Por outro lado, há diversos exemplos mais recentes de desvalorizações bem-sucedidas. Aqui na América Latina, o Chile e o próprio México, valendo-se da flexibilidade dos seus regimes cambiais, responderam à turbulência desencadeada a partir do leste da Ásia com depreciações significativas de suas moedas desde outubro de 1997. Mesmo no leste da Ásia, temos o caso de Taiwan que, apesar de estar próximo do epicentro da crise, produziu uma desvalorização controlada em relação ao dólar, atenuando a perda de competitividade resultante das desvalorizações muito mais acentuadas das moedas de vários de seus vizinhos.

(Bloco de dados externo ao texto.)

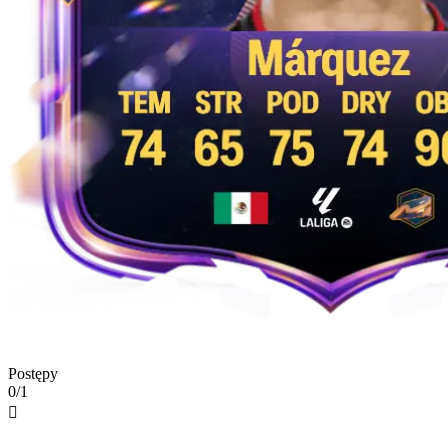
Postępy
0/1
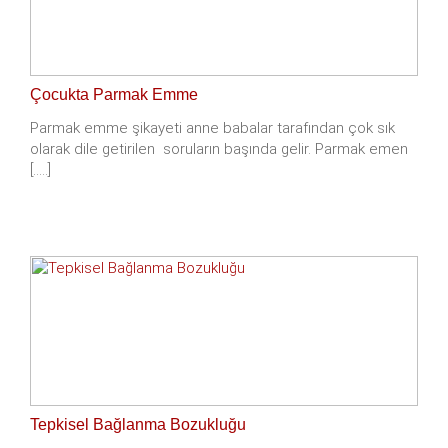
Çocukta Parmak Emme
Parmak emme şikayeti anne babalar tarafından çok sık
olarak dile getirilen soruların başında gelir. Parmak emen
[.....]
Tepkisel Bağlanma Bozukluğu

Outra experiência interessante é a da República Tcheca, cuja moeda foi submetida a forte pressão em meados de maio de 1997, na mesma época em que a Tailândia estava nos estágios finais da sua longa luta para defender uma política cambial insustentável. A República Tcheca tinha vários pontos em comum com a Tailândia: elevados déficits no balanço de pagamentos em conta corrente, grande dependência de capitais de curto prazo e um regime cambial bastante inflexível.
Em fins de maio, depois de um curto período de juros extremamente elevados e de perda de reservas, o governo tcheco resolveu abandonar a banda cambial. De acordo com avaliação publicada pelo FMI em documento de dezembro último, essa decisão de abandonar a banda com relativa rapidez, "antes que a posição do banco central estivesse substancialmente comprometida, ajudou a lançar as bases para um rápido retorno a uma relativa estabilidade cambial em um nível moderadamente depreciado".
A principal lição da experiência internacional recente não é que a desvalorização controlada é impossível, mas sim que agarrar-se indefinidamente a políticas de valorização cambial, ainda que com apoio geral da "opinião", é extremamente arriscado e pode resultar em verdadeiras hecatombes financeiras.


Paulo Nogueira Batista Jr., 42, professor da Fundação Getúlio Vargas, escreve às quintas-feiras nesta coluna.